↻ Lama baca < 1 menit ↬

MEMANG SEBAIKNYA PAKAI PERTAMAX, TAPI…

Dari sepuluh pemilik sepeda motor bermesin 200 cc ke bawah, berapakah yang membeli motor untuk klangenan, apalagi sekadar supaya teras rumah sesak. Berapa? Berapa? Be-ra-pa?

Baiklah, Tuan dan Nyonya. Saya tak hendak bicara anggaran negara. Saya tak hendak mengupas subsidi BBM untuk premium. Sudah banyak yang menyodorkan angka. Saya pun tak hendak bicara soal otomotif tentang pasal kompresi mesin yang butuh bensin beroktan layak.

Saya hanya bicara soal kecil. Mohon dibaca ulang paragraf pertama. Maka saya yakin Tuan dan Nyonya pun paham bahwa mayoritas orang membeli dan mengendarai sepeda motor karena dipaksa oleh keadaan. Drama setahun sekali saat mudik Lebaran sudah Tuan dan Nyonya ketahui.

Apa yang saya maksud dengan keadaan? Sebagai kaum pintar terdidik, Tuan dan Nyonya sudah paham bahwa pangkal masalah ada pada kekurangan sistem transportasi umum yang layak. Sebagian besar dari 35 jutaan sepeda motor di negeri ini dibeli karena angkutan umum tak membahagiakan.

Saya tak bicara soal orang akan datang ke kondangan harus naik apa. Saya bicara soal keseharian orang bepergian yang mau tak mau harus naik motor, karena gonta-ganti angkutan umum, apalagi disambung ojek, bisa menghabiskan separo gaji mereka.

Masih untung bisa beli motor, secara kredit pula, kata Tuan dan Nyonya. Baiklah, kalau ingin bicara sejarah kesejahteraan sebaiknya membuat contoh yang mengesalkan: 40 tahun silam sepeda motor adalah barang mewah, padahal seliter premium masih Rp 54.

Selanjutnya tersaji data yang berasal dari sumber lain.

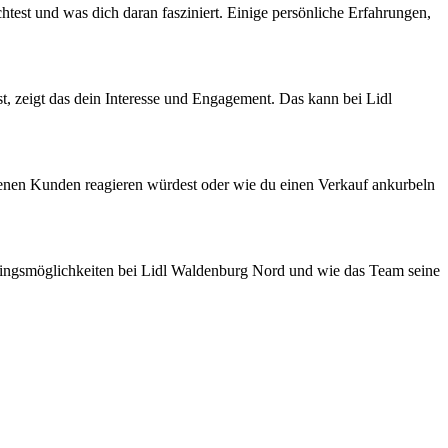
test und was dich daran fasziniert. Einige persönliche Erfahrungen,
t, zeigt das dein Interesse und Engagement. Das kann bei Lidl
edenen Kunden reagieren würdest oder wie du einen Verkauf ankurbeln
iningsmöglichkeiten bei Lidl Waldenburg Nord und wie das Team seine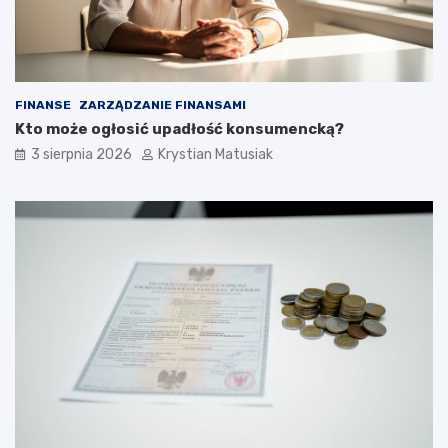
FINANSE
ZARZĄDZANIE FINANSAMI
Kto może ogłosić upadłość konsumencką?
3 sierpnia 2026
Krystian Matusiak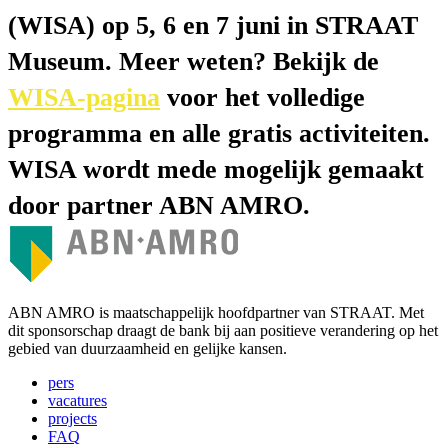
(WISA) op 5, 6 en 7 juni in STRAAT
Museum. Meer weten? Bekijk de
WISA-pagina
voor het volledige
programma en alle gratis activiteiten.
WISA wordt mede mogelijk gemaakt
door partner ABN AMRO.
ABN AMRO is maatschappelijk hoofdpartner van STRAAT. Met
dit sponsorschap draagt de bank bij aan positieve verandering op het
gebied van duurzaamheid en gelijke kansen.
pers
vacatures
projects
FAQ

Tuan dan Nyonya, setiap pemilik motor, terlebih keluaran lima tahun terakhir, sangat paham bahwa Pertamax lebih layak karena memberikan tarikan yang lebih bagus ketimbang Premium. Pertamax juga membuat mesin lebih awet.

Selisih Rp 1.700-an per liter akan menjadi tak penting ketika kesejahteraan meningkat, dan angkutan umum yang andal sudah tersedia.

Pada prinsipnya, nalar ekonomi semua orang yang sama. Tetapi kesempatan dan pilihan setiap orang berbeda.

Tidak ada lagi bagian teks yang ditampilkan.